L’evento ha rappresentato il culmine di un percorso sulla legalità durato un intero anno scolastico, durante il quale i ragazzi hanno approfondito il fenomeno mafioso e il sacrificio di chi lo ha combattuto. Il Sindaco Pietro Zappamiglio, nell’introdurre l’ospite, ha sottolineato come la mafia sia un sistema culturale che deve essere contrastato quotidianamente con la conoscenza e l’onestà. Particolarmente significativo è stato l’intervento del Prof. Antonio Fraiese, che ha ricordato agli studenti come quel giorno la storia fosse letteralmente davanti ai loro occhi attraverso la voce di un testimone diretto.

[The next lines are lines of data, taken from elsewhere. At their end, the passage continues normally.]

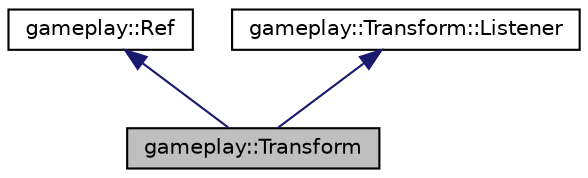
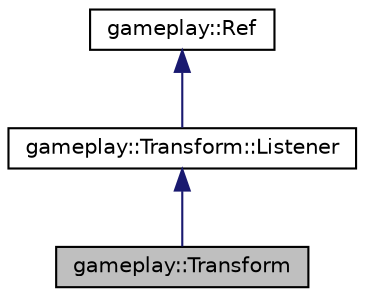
  digraph {
    node [color=black fillcolor=white fontname=Helvetica fontsize=10 shape=record style=filled]
    edge [color=midnightblue dir=back fontname=Helvetica fontsize=10 labelfontname=Helvetica labelfontsize=10 style=solid]
    n1 [fillcolor=grey75 fontcolor=black height=0.2 label="gameplay::Transform" width=0.4]
    n2 [height=0.2 label="gameplay::Ref" width=0.4]
    n3 [height=0.2 label="gameplay::Transform::Listener" width=0.4]
-   n2 -> n1
+   n2 -> n3
    n3 -> n1
  }
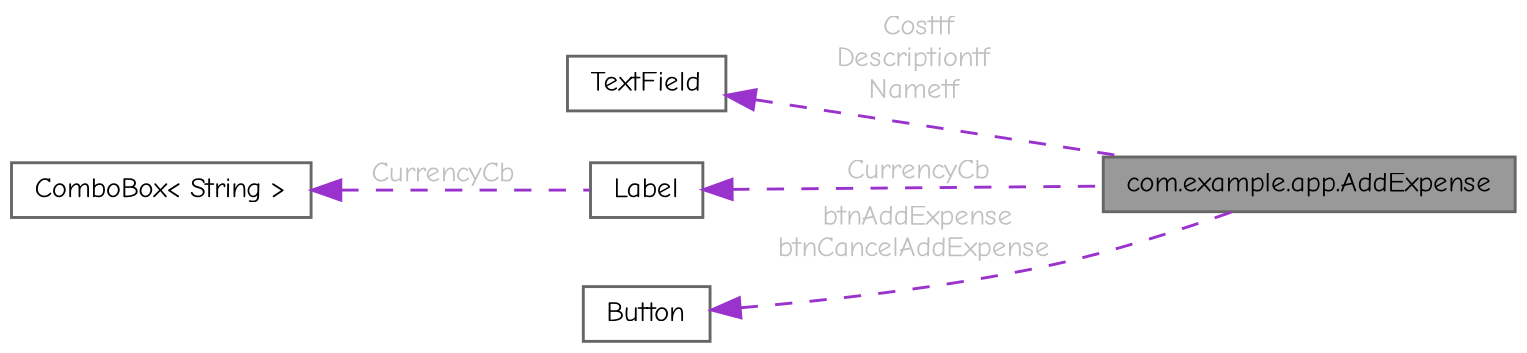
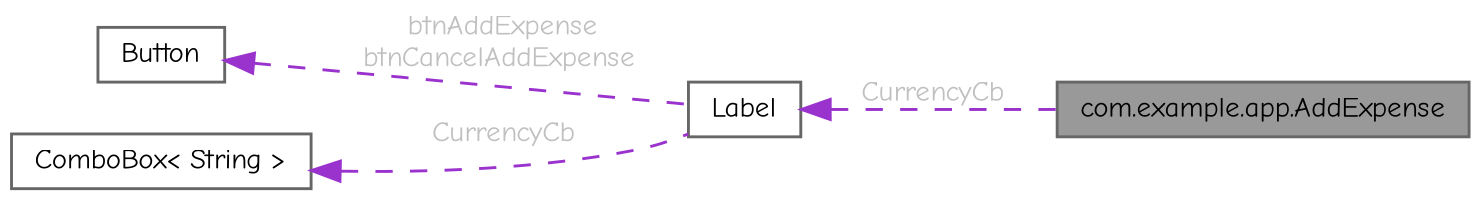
  digraph {
    fontname="Comic Neue"
    rankdir=LR
    node [color=gray40 fillcolor=white fontname="Comic Neue" fontsize=10 shape=box style=filled]
    edge [color=darkorchid3 dir=back fontcolor=grey fontname="Comic Neue" fontsize=10 labelfontname=Helvetica labelfontsize=10 style=dashed]
    n1 [fillcolor=grey60 fontcolor=black height=0.2 label="com.example.app.AddExpense" width=0.4]
-   n2 [height=0.2 label=TextField width=0.4]
    n3 [height=0.2 label=Label width=0.4]
    n4 [height=0.2 label=Button width=0.4]
    n5 [height=0.2 label="ComboBox\< String \>" width=0.4]
-   n2 -> n1 [label=" Costtf\nDescriptiontf\nNametf"]
    n3 -> n1 [label=" CurrencyCb"]
-   n4 -> n1 [label=" btnAddExpense\nbtnCancelAddExpense"]
+   n4 -> n3 [label=" btnAddExpense\nbtnCancelAddExpense"]
    n5 -> n3 [label=" CurrencyCb"]
  }
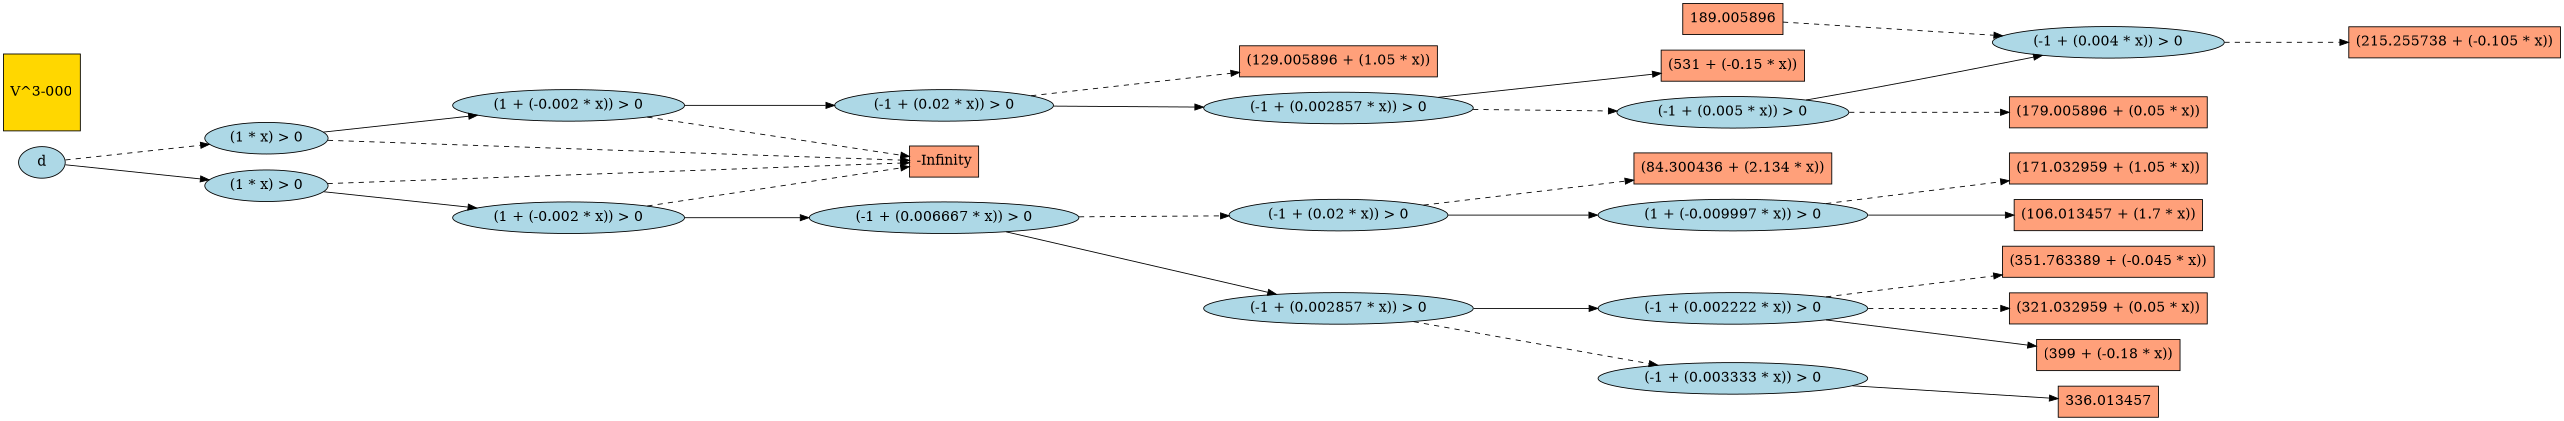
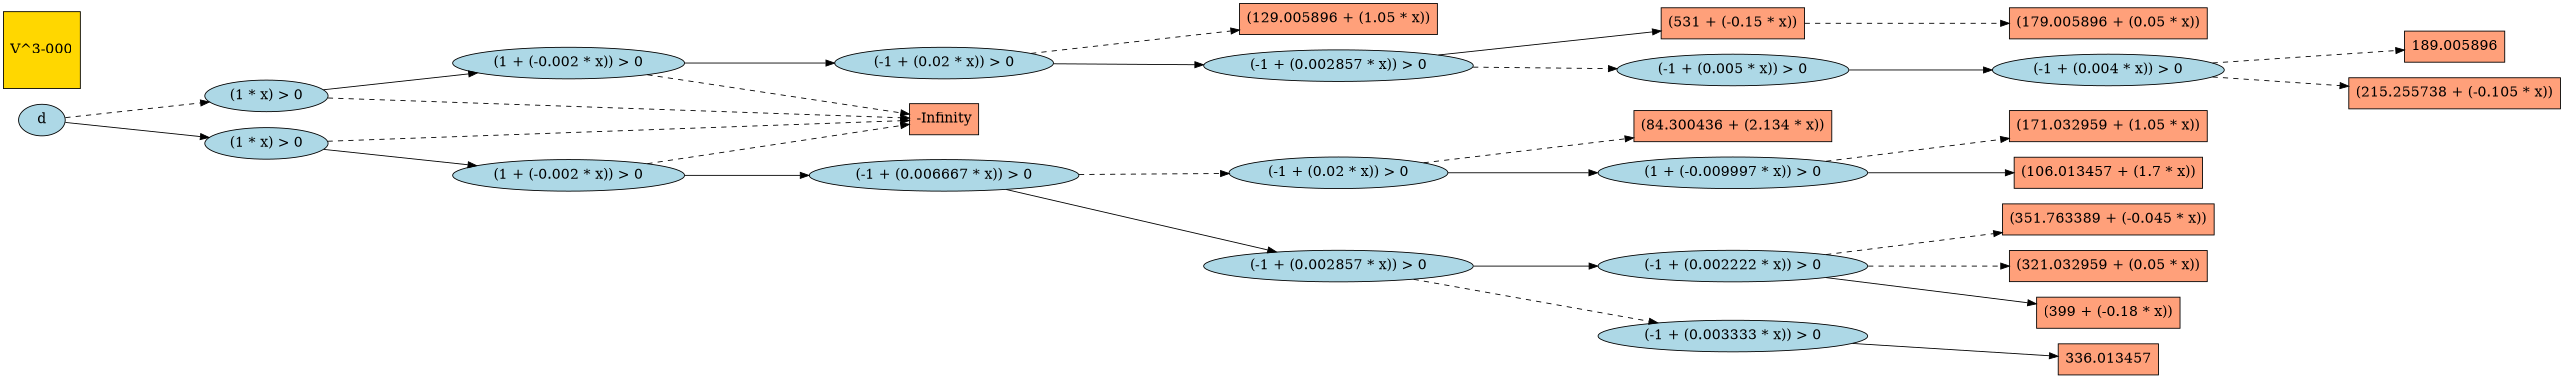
  digraph {
    fontname=Helvetica
    fontsize=16
    rankdir=LR
    ranksep=2.00
    node [color=black fillcolor=lightblue fontsize=16 shape=ellipse style=filled]
    edge [color=black style=dashed]
    n1 [fillcolor=lightsalmon label="(531 + (-0.15 * x))" shape=box]
    n2 [fillcolor=lightsalmon label="(351.763389 + (-0.045 * x))" shape=box]
    n3 [fillcolor=lightsalmon label="(171.032959 + (1.05 * x))" shape=box]
    n4 [fillcolor=lightsalmon label=189.005896 shape=box]
    n5 [fillcolor=lightsalmon label="(321.032959 + (0.05 * x))" shape=box]
    n6 [label="(1 + (-0.002 * x)) > 0"]
    n7 [label="(-1 + (0.02 * x)) > 0"]
    n8 [fillcolor=lightsalmon label="-Infinity" shape=box]
    n9 [fillcolor=lightsalmon label="(129.005896 + (1.05 * x))" shape=box]
    n10 [label="(-1 + (0.002857 * x)) > 0"]
    n11 [label="(-1 + (0.005 * x)) > 0"]
    n12 [label="(1 * x) > 0"]
    n13 [fillcolor=lightsalmon label="(84.300436 + (2.134 * x))" shape=box]
    n14 [label="(-1 + (0.004 * x)) > 0"]
    n15 [fillcolor=lightsalmon label="(215.255738 + (-0.105 * x))" shape=box]
    n16 [fillcolor=lightsalmon label="(179.005896 + (0.05 * x))" shape=box]
    n17 [label="(1 + (-0.009997 * x)) > 0"]
    n18 [fillcolor=lightsalmon label="(106.013457 + (1.7 * x))" shape=box]
    n19 [fillcolor=lightsalmon label=336.013457 shape=box]
    n20 [label="(1 * x) > 0"]
    n21 [label="(1 + (-0.002 * x)) > 0"]
    n22 [label="(-1 + (0.006667 * x)) > 0"]
    n23 [label="(-1 + (0.02 * x)) > 0"]
    n24 [label="(-1 + (0.002857 * x)) > 0"]
    n25 [label=d]
    n26 [label="(-1 + (0.002222 * x)) > 0"]
    n27 [label="(-1 + (0.003333 * x)) > 0"]
    n28 [fillcolor=lightsalmon label="(399 + (-0.18 * x))" shape=box]
    n29 [fillcolor=gold1 label="V^3-000" shape=square]
    n6 -> n7 [style=solid]
    n6 -> n8
    n7 -> n9
    n7 -> n10 [style=solid]
    n10 -> n1 [style=solid]
    n10 -> n11
    n11 -> n14 [style=solid]
-   n11 -> n16
+   n1 -> n16
    n12 -> n6 [style=solid]
    n12 -> n8
-   n4 -> n14
+   n14 -> n4
    n14 -> n15
    n17 -> n3
    n17 -> n18 [style=solid]
    n20 -> n8
    n20 -> n21 [style=solid]
    n21 -> n8
    n21 -> n22 [style=solid]
    n22 -> n23
    n22 -> n24 [style=solid]
    n23 -> n13
    n23 -> n17 [style=solid]
    n24 -> n26 [style=solid]
    n24 -> n27
    n25 -> n12
    n25 -> n20 [style=solid]
    n26 -> n2
    n26 -> n5
    n26 -> n28 [style=solid]
    n27 -> n19 [style=solid]
  }
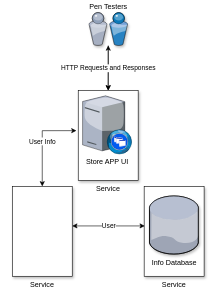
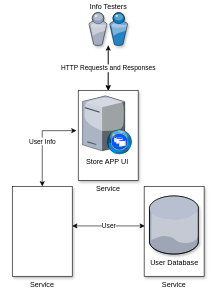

Costanza non ha nascosto le ferite del dopo-strage, parlando di ben 23 anni di “emarginazione” e silenzio istituzionale. È stata una domanda del nipote nel 2013 a spingerlo a rompere quel muro, portandolo a scrivere il libro “Stato di abbandono” e a iniziare un instancabile tour nelle scuole di tutta Italia. L’incontro si è concluso con la proiezione di un filmato dedicato a Falcone e Borsellino, accompagnato dalle note della canzone “Pensa” di Fabrizio Moro, lasciando ai giovani il “testimone” della memoria affinché diventino il seme del cambiamento per il futuro dell’Italia.
All’evento hanno partecipato anche la Dirigente Scolastica Maria Concetta Tripoli, l’assessore alla Cultura Cinzia Montini, Marilù Reale (Consigliere UCIIM Varese), il comandante dei Carabinieri Canistrà e i rappresentanti del Consiglio Comunale dei Ragazzi, Allegra Rotaris e Mohamed Sarar.